Everytime he placed an instrument on my chest he pushed it hard onto my breast and held it there, as if kneading a loaf of bread. Each placing of an instrument became a ritual that lasted longer than the previous “touch”. Then at some point, he would “drop” one of his instruments between my legs, reach down, and feel around for where it fell, only to probe and poke an area where I knew he shouldn’t have been. I remember trying to cross my legs so nothing “fell” between them. That only added creative ways for him to insert his fingers between my legs and poke around when he "dropped" another instrument into my lap.

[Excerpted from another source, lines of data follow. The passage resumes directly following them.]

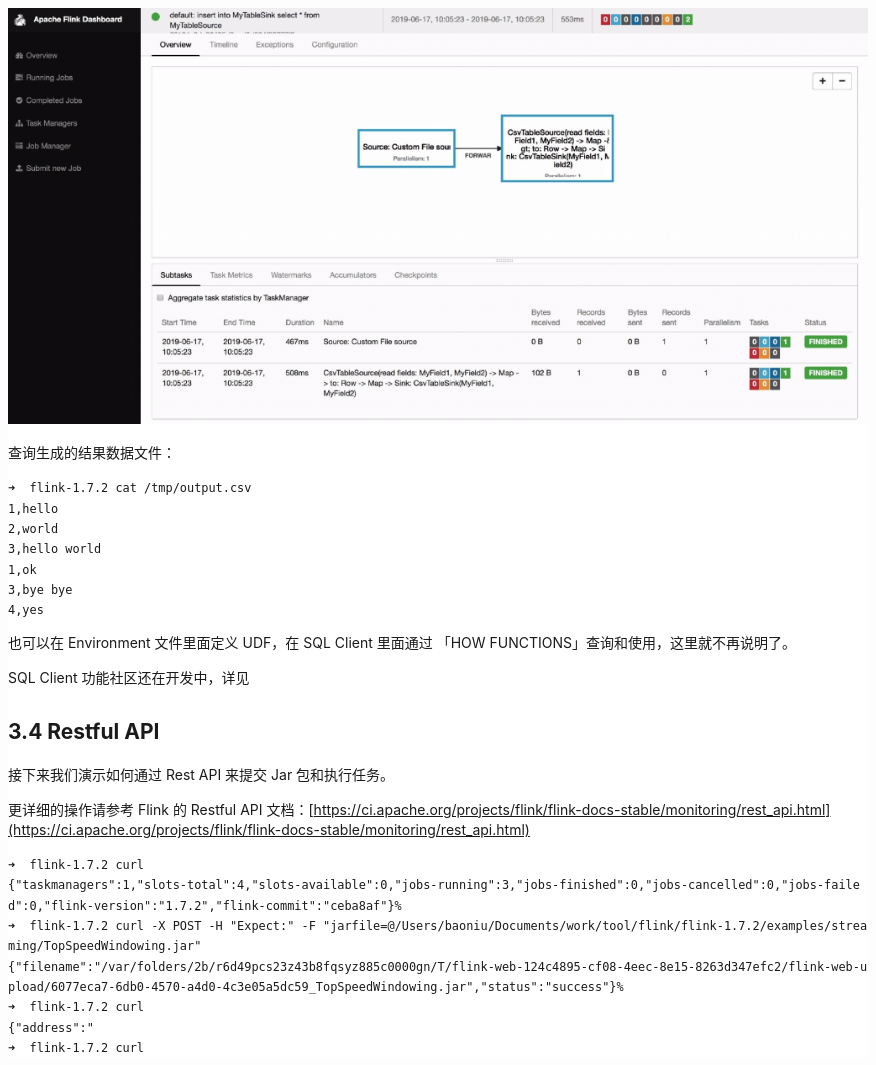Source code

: ![](../../assets/images/Flink/attachments/Apache%20Flink%20零基础入门（5）：客户端操作_image_36.png)

查询生成的结果数据文件：

```shell
➜  flink-1.7.2 cat /tmp/output.csv
1,hello
2,world
3,hello world
1,ok
3,bye bye
4,yes
```

也可以在 Environment 文件里面定义 UDF，在 SQL Client 里面通过 「HOW FUNCTIONS」查询和使用，这里就不再说明了。

SQL Client 功能社区还在开发中，详见 

## 3.4 Restful API

接下来我们演示如何通过 Rest API 来提交 Jar 包和执行任务。

更详细的操作请参考 Flink 的 Restful API 文档：[https://ci.apache.org/projects/flink/flink-docs-stable/monitoring/rest_api.html](https://ci.apache.org/projects/flink/flink-docs-stable/monitoring/rest_api.html)

```shell
➜  flink-1.7.2 curl 
{"taskmanagers":1,"slots-total":4,"slots-available":0,"jobs-running":3,"jobs-finished":0,"jobs-cancelled":0,"jobs-failed":0,"flink-version":"1.7.2","flink-commit":"ceba8af"}%
➜  flink-1.7.2 curl -X POST -H "Expect:" -F "jarfile=@/Users/baoniu/Documents/work/tool/flink/flink-1.7.2/examples/streaming/TopSpeedWindowing.jar" 
{"filename":"/var/folders/2b/r6d49pcs23z43b8fqsyz885c0000gn/T/flink-web-124c4895-cf08-4eec-8e15-8263d347efc2/flink-web-upload/6077eca7-6db0-4570-a4d0-4c3e05a5dc59_TopSpeedWindowing.jar","status":"success"}%       
➜  flink-1.7.2 curl 
{"address":"
➜  flink-1.7.2 curl 
```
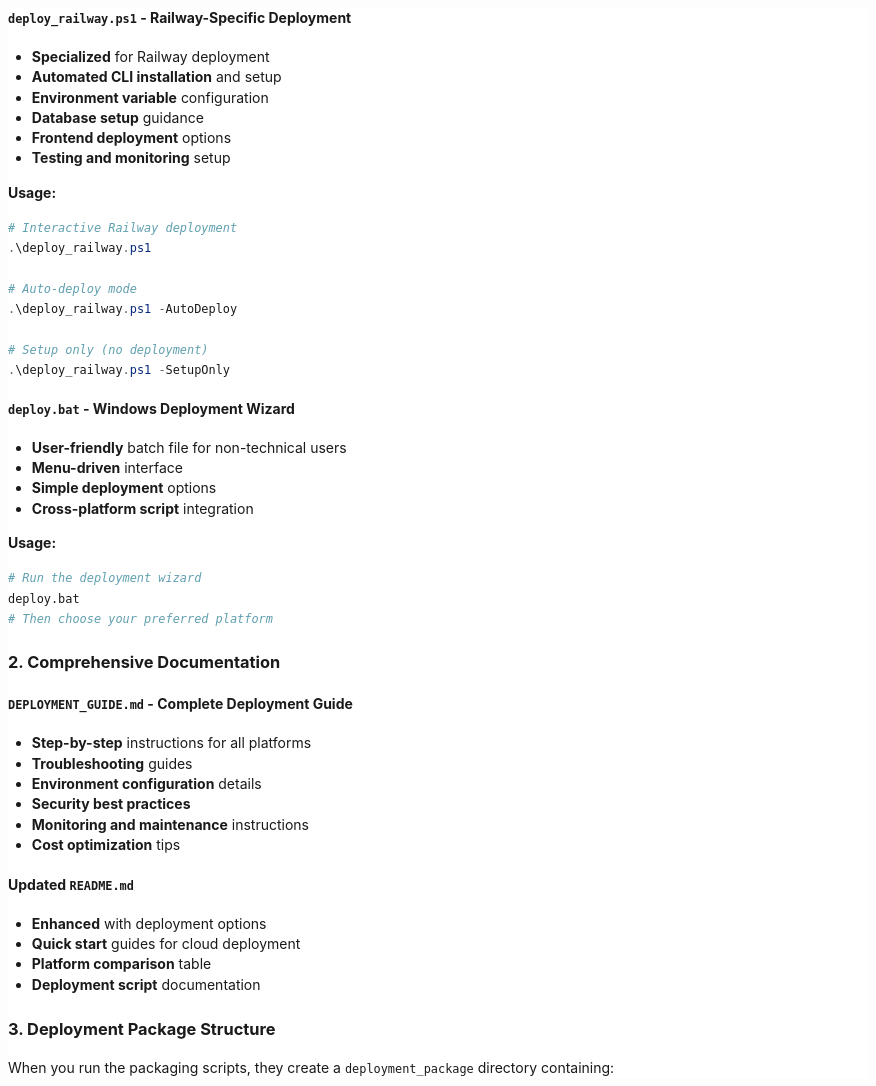 
#### **`deploy_railway.ps1`** - Railway-Specific Deployment
- **Specialized** for Railway deployment
- **Automated CLI installation** and setup
- **Environment variable** configuration
- **Database setup** guidance
- **Frontend deployment** options
- **Testing and monitoring** setup

**Usage:**
```powershell
# Interactive Railway deployment
.\deploy_railway.ps1

# Auto-deploy mode
.\deploy_railway.ps1 -AutoDeploy

# Setup only (no deployment)
.\deploy_railway.ps1 -SetupOnly
```

#### **`deploy.bat`** - Windows Deployment Wizard
- **User-friendly** batch file for non-technical users
- **Menu-driven** interface
- **Simple deployment** options
- **Cross-platform script** integration

**Usage:**
```bash
# Run the deployment wizard
deploy.bat
# Then choose your preferred platform
```

### 2. **Comprehensive Documentation**

#### **`DEPLOYMENT_GUIDE.md`** - Complete Deployment Guide
- **Step-by-step** instructions for all platforms
- **Troubleshooting** guides
- **Environment configuration** details
- **Security best practices**
- **Monitoring and maintenance** instructions
- **Cost optimization** tips

#### **Updated `README.md`**
- **Enhanced** with deployment options
- **Quick start** guides for cloud deployment
- **Platform comparison** table
- **Deployment script** documentation

### 3. **Deployment Package Structure**

When you run the packaging scripts, they create a `deployment_package` directory containing:
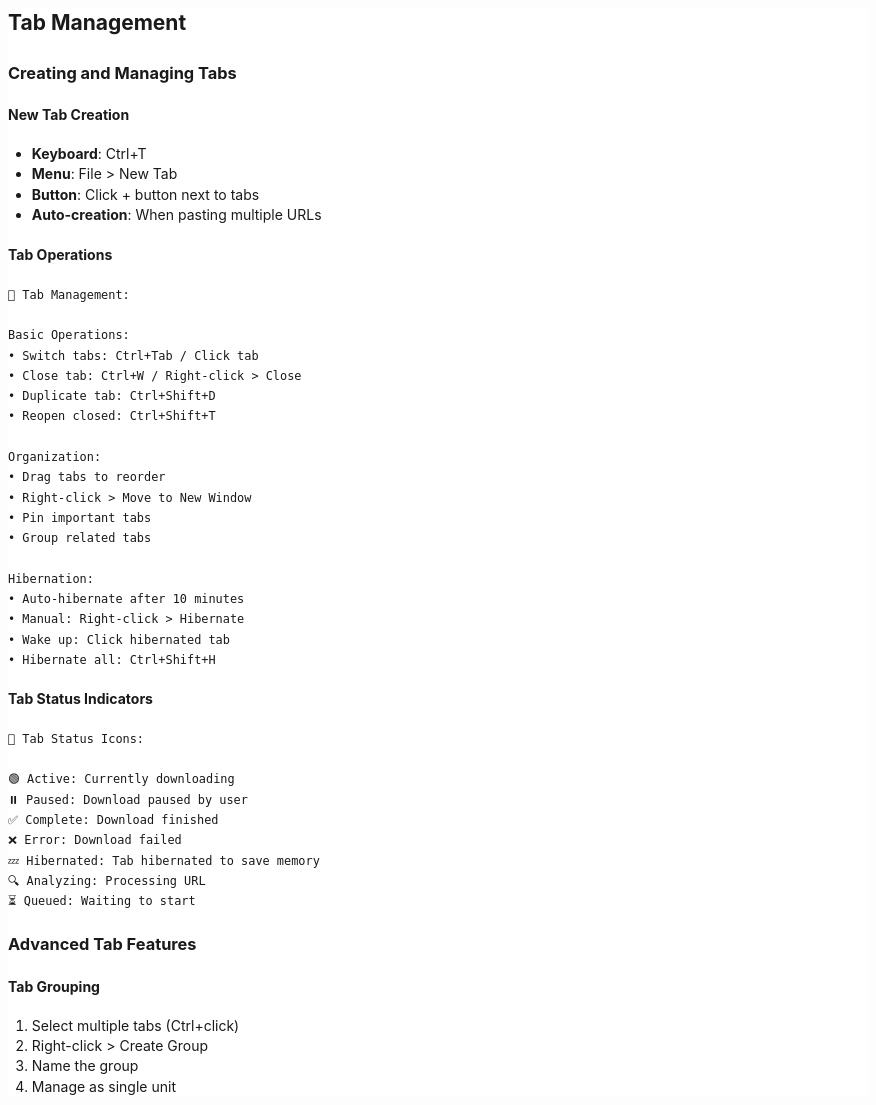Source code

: 
## Tab Management

### Creating and Managing Tabs

#### New Tab Creation
- **Keyboard**: Ctrl+T
- **Menu**: File > New Tab
- **Button**: Click + button next to tabs
- **Auto-creation**: When pasting multiple URLs

#### Tab Operations
```
📑 Tab Management:

Basic Operations:
• Switch tabs: Ctrl+Tab / Click tab
• Close tab: Ctrl+W / Right-click > Close
• Duplicate tab: Ctrl+Shift+D
• Reopen closed: Ctrl+Shift+T

Organization:
• Drag tabs to reorder
• Right-click > Move to New Window
• Pin important tabs
• Group related tabs

Hibernation:
• Auto-hibernate after 10 minutes
• Manual: Right-click > Hibernate
• Wake up: Click hibernated tab
• Hibernate all: Ctrl+Shift+H
```

#### Tab Status Indicators
```
🔄 Tab Status Icons:

🟢 Active: Currently downloading
⏸️ Paused: Download paused by user  
✅ Complete: Download finished
❌ Error: Download failed
💤 Hibernated: Tab hibernated to save memory
🔍 Analyzing: Processing URL
⏳ Queued: Waiting to start
```

### Advanced Tab Features

#### Tab Grouping
1. Select multiple tabs (Ctrl+click)
2. Right-click > Create Group
3. Name the group
4. Manage as single unit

The physical contact ended there, but the verbal abuse kicked in. While I sat there lying flat on my back and cotton stuffed in my mouth, unable to talk or respond, he would begin his barrage of questions, grinning with a disgusting grin. “Your mother works at the White Tower all night right?” I would mumble a yes. His next question would be, “ I bet she sees a lot of nigg--s, right’? Having nothing to say I would just sit there. And then the punch, “I bet they have great big black co-ks, right?” “They say all nigg—s have big juicy ones.” "Ever seen one"? I tried not to look at him and just keep my focus on the hideous drawing on his wall of the 16th century "tooth puller" working on a patient with 5 men surrounding him. I have never forgotten this drawing. Imagine my suprise when I found it for this post. These monologues and variations on the same topics continued for the next 3 years until I could manage to get out of going to the dentist altogether.
I did try and tell my mother, my aunts and my cousins once what happened at the dentist. We were all sitting at a table at my aunt’s house. I told them that Dr. Sharp said really bad words and that he acted strange when I sat in the chair. No sooner had I gotten the words out than I heard this reply. “Stop saying things like that. He’s a famous Dentist and you’re lucky to get an appointment with him.” Yeh, that was me, lucky. I wasn’t surprised. It was just like everything else in my childhood. I was labeled as “difficult” and a “baby” for being afraid of the dentist. After all, my bother Frankie went through so much more pain than I did and he never complained.
I still am afraid of the dentist, though I do realize the reality of it will never happen again. But it doesn’t stop the visual from playing in my head each and every time I sit in that dentist chair.
It hits me like the pain of a dull tooth ache that will be with me forever.